145 Conn. App. 458
Conn. App. Ct.2013Background
- In 2006 a complaint alleged Rep. Minnie Gonzalez assisted Spanish‑speaking voters at the Hartford clerk’s office and was "knowingly present" while they executed absentee ballots in violation of Conn. Gen. Stat. § 9‑140b(e) (and possessing one ballot under § 9‑140b(d) was also alleged).
- SEEC investigators pursued the matter; on Oct 10, 2007 the Commission voted there was "reason to believe" violations occurred and a proposed consent decree was circulated; Commissioner Stephen Cashman volunteered to be hearing officer.
- Administrative hearings occurred in June–July 2009; the hearing officer found four violations (not Barry’s) and fined Gonzalez $4,500.
- Superior Court reversed two of the four § 9‑140b(e) findings (as to Jose and Maria Echevarria), sustained the other two (Raul and Jennie Rivera), and remanded for reconsideration of the fine.
- On appeal, Gonzalez argued (inter alia) hearing‑officer bias/prejudgment, lack of substantial evidence, improper exclusion of investigator statements, Brady‑type nondisclosure, and prejudice from investigatory delay. SEEC cross‑appealed the Superior Court’s reversal of the two Echevarria findings.
Issues
| Issue | Plaintiff's Argument | Defendant's Argument | Held |
|---|---|---|---|
| Hearing officer bias / prejudgment (due process) | Cashman prejudged case by voting "reason to believe," signing proposed consent decree, and volunteering as hearing officer; thus Gonzalez was entitled to recusal. | Cashman did not investigate; vote was collective; no actual bias shown; presumption of impartiality. | Court affirmed: Gonzalez failed to show actual bias or prejudgment; recusal denial proper. |
| Substantial‑evidence support for two sustained violations (Raul & Jennie Rivera) | Testimony and records contradicted SEEC; witnesses placed Gonzalez away from voters; thus findings were arbitrary and capricious. | Record (Gonzalez’s own November 27 letter, Barry’s testimony, receipts, clerk testimony) supported inference Gonzalez was present/aware; credibility is for factfinder. | Court affirmed: substantial evidence supported findings as to Raul and Jennie. |
| Exclusion of investigator‑taken written statements (Jennie & Jose) | Investigator’s written statements should have been admitted (hearsay allowed in administrative hearings); exclusion prejudiced Gonzalez. | Statements were double hearsay, witnesses unavailable for cross‑exam, and admission discretionary; no demonstrated prejudice. | Court affirmed exclusion was within hearing officer’s discretion and Gonzalez did not show prejudice. |
| SEEC’s nondisclosure / Brady obligation and delay prejudice | SEEC failed to produce investigatory statements (Brady/constitutional duty) and delay made witnesses unavailable, prejudicing Gonzalez. | Brady applies to criminal prosecutions, not civil administrative enforcement; availability/remedies existed; Gonzalez sought continuances and didn’t preserve some arguments. | Court affirmed: Brady not applicable; nondisclosure claim fails; delay claim unpreserved and, on the merits, not sufficiently prejudicial. |
Key Cases Cited
- Jones v.

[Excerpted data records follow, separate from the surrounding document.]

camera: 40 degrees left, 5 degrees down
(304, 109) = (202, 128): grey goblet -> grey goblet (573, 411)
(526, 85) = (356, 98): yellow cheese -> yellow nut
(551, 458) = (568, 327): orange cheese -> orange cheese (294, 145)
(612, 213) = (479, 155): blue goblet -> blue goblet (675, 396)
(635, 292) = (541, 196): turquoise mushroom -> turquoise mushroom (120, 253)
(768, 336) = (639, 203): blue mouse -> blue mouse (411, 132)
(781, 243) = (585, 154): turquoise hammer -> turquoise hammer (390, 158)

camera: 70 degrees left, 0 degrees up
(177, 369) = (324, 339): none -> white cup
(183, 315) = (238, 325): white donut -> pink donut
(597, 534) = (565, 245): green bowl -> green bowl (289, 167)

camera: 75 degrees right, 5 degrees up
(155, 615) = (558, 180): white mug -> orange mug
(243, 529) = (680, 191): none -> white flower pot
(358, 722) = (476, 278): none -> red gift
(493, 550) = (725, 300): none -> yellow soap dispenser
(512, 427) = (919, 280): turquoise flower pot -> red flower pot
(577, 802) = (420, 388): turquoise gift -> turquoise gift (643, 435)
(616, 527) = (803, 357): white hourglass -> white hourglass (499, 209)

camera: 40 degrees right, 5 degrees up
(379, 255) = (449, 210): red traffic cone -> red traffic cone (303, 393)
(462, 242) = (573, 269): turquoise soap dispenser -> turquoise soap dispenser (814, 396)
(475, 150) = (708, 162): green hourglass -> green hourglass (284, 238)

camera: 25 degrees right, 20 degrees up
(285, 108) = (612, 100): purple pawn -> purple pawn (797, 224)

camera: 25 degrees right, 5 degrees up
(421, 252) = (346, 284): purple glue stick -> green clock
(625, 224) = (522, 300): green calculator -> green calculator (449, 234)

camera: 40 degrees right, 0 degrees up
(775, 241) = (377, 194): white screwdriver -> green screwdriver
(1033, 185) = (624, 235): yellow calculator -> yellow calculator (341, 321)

Connecticut Medical Examining Board, 129 Conn. App. 575 (Conn. App. 2011) (standards for administrative review and burden to show prejudice).
- Lucarelli v. Freedom of Information Commission, 135 Conn. App. 807 (Conn. App. 2012) (deference to agency factual findings supported by substantial evidence).
- Goldstar Medical Services, Inc. v. Dept. of Social Services, 288 Conn. 790 (Conn. 2008) (substantial‑evidence rule and treatment of circumstantial evidence).
- Moraski v. Connecticut Board of Examiners of Embalmers & Funeral Directors, 291 Conn. 242 (Conn. 2009) (presumption of impartiality for administrative adjudicators; proof of actual bias required).
- Altschul v. Salinas, 53 Conn. App. 391 (Conn. App. 1999) (agency factfinding and conflicting inferences do not defeat substantial evidence).
- State v. Floyd, 253 Conn. 700 (Conn. 2000) (Brady doctrine obligations apply in criminal prosecutions).
- Demers v. State, 209 Conn. 143 (Conn. 1988) (investigative agencies treated as part of the State for Brady disclosure purposes).
- Tomlin v. Personnel Appeal Board, 177 Conn. 344 (Conn. 1979) (reversal for erroneous evidentiary ruling requires showing prejudice).
- California v. Trombetta, 467 U.S. 479 (U.S. 1984) (constitutional duty to preserve and disclose evidence in criminal cases).